▶ **Supplied information**
== Segment start ==
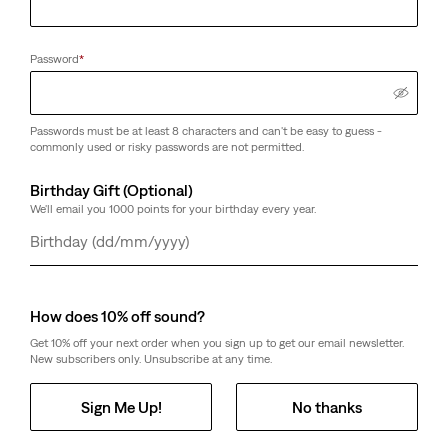
Password
*
Passwords must be at least 8 characters and can't be easy to guess -
commonly used or risky passwords are not permitted.
Birthday Gift (Optional)
We'll email you 1000 points for your birthday every year.
Day
Month
Year
How does 10% off sound?
Get 10% off your next order when you sign up to get our email newsletter.
New subscribers only. Unsubscribe at any time.
Sign Me Up!
No thanks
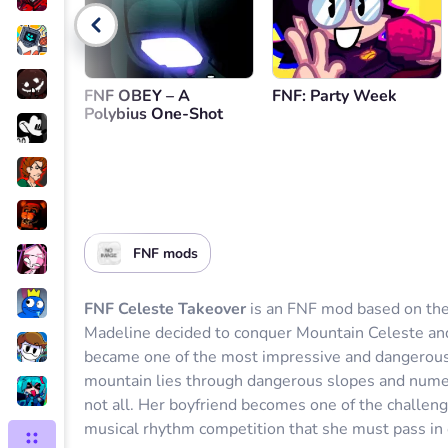
Go back
FNF OBEY – A
FNF: Party Week
Polybius One-Shot
FNF mods
FNF Celeste Takeover
is an FNF mod based on the
Madeline decided to conquer Mountain Celeste and
became one of the most impressive and dangerous in
mountain lies through dangerous slopes and numerou
not all. Her boyfriend becomes one of the challeng
musical rhythm competition that she must pass in 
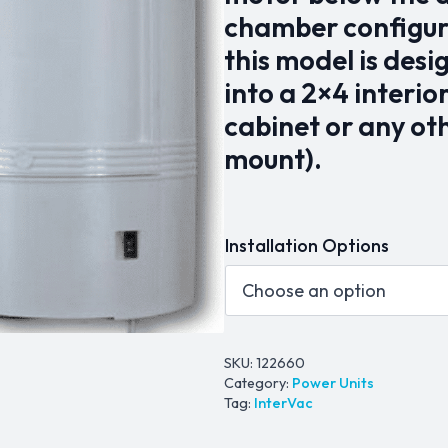
chamber configura
this model is des
into a 2×4 interio
cabinet or any ot
mount).
Installation Options
SKU:
122660
Category:
Power Units
Tag:
InterVac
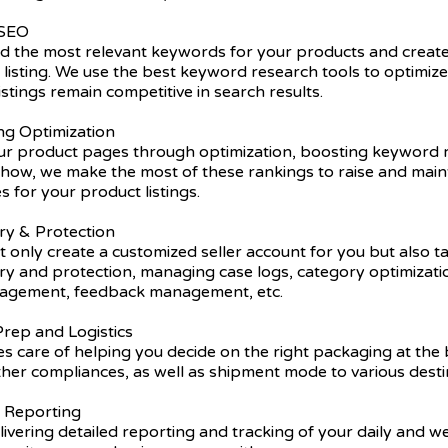
 SEO
nd the most relevant keywords for your products and create
listing. We use the best keyword research tools to optimiz
istings remain competitive in search results.
ing Optimization
r product pages through optimization, boosting keyword r
ow, we make the most of these rankings to raise and main
s for your product listings.
ry & Protection
 only create a customized seller account for you but also t
try and protection, managing case logs, category optimizat
nagement, feedback management, etc.
rep and Logistics
s care of helping you decide on the right packaging at the 
ther compliances, as well as shipment mode to various desti
y Reporting
ivering detailed reporting and tracking of your daily and 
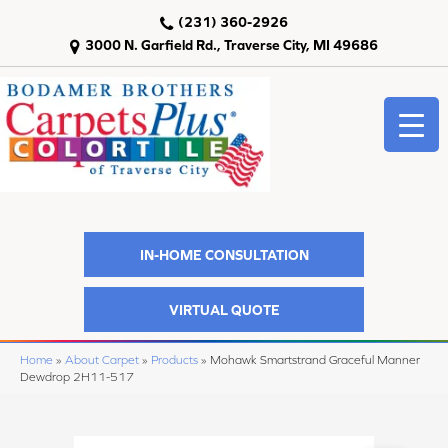
(231) 360-2926
3000 N. Garfield Rd., Traverse City, MI 49686
IN-HOME CONSULTATION
VIRTUAL QUOTE
Home
»
About Carpet
»
Products
»
Mohawk Smartstrand Graceful Manner
Dewdrop 2H11-517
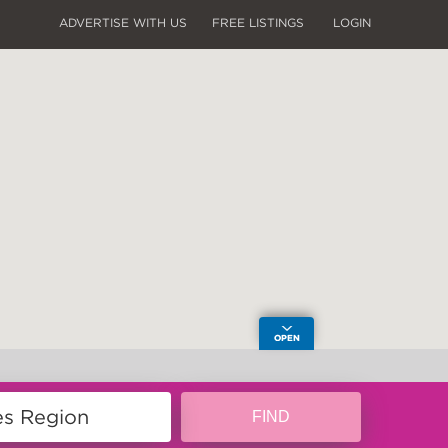
ADVERTISE WITH US
FREE LISTINGS
LOGIN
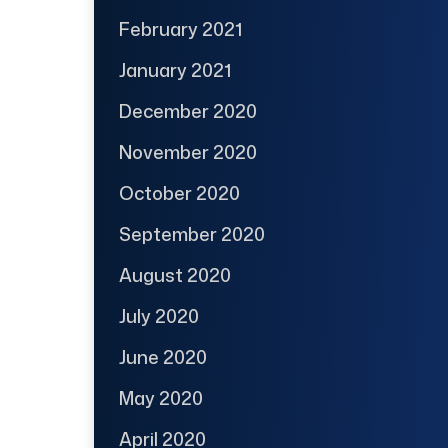
February 2021
January 2021
December 2020
November 2020
October 2020
September 2020
August 2020
July 2020
June 2020
May 2020
April 2020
== Segment end ==
▶ **Task to carry out**
Beginning with the line above that contains "Birthday Gift (Optional)" and finishing with the line that contains "istings remain competitive in search results.", print those lines exactly and only. Skip all pictures.

▶ **Response area**
Birthday Gift (Optional)
We'll email you 1000 points for your birthday every year.
Day
Month
Year
How does 10% off sound?
Get 10% off your next order when you sign up to get our email newsletter.
New subscribers only. Unsubscribe at any time.
Sign Me Up!
No thanks
Go back
FNF OBEY – A
FNF: Party Week
Polybius One-Shot
FNF mods
FNF Celeste Takeover
is an FNF mod based on the
Madeline decided to conquer Mountain Celeste and
became one of the most impressive and dangerous in
mountain lies through dangerous slopes and numerou
not all. Her boyfriend becomes one of the challeng
musical rhythm competition that she must pass in 
chamber configura
this model is des
into a 2×4 interio
cabinet or any ot
mount).
Installation Options
SKU:
122660
Category:
Power Units
Tag:
InterVac
 SEO
nd the most relevant keywords for your products and create
listing. We use the best keyword research tools to optimiz
istings remain competitive in search results.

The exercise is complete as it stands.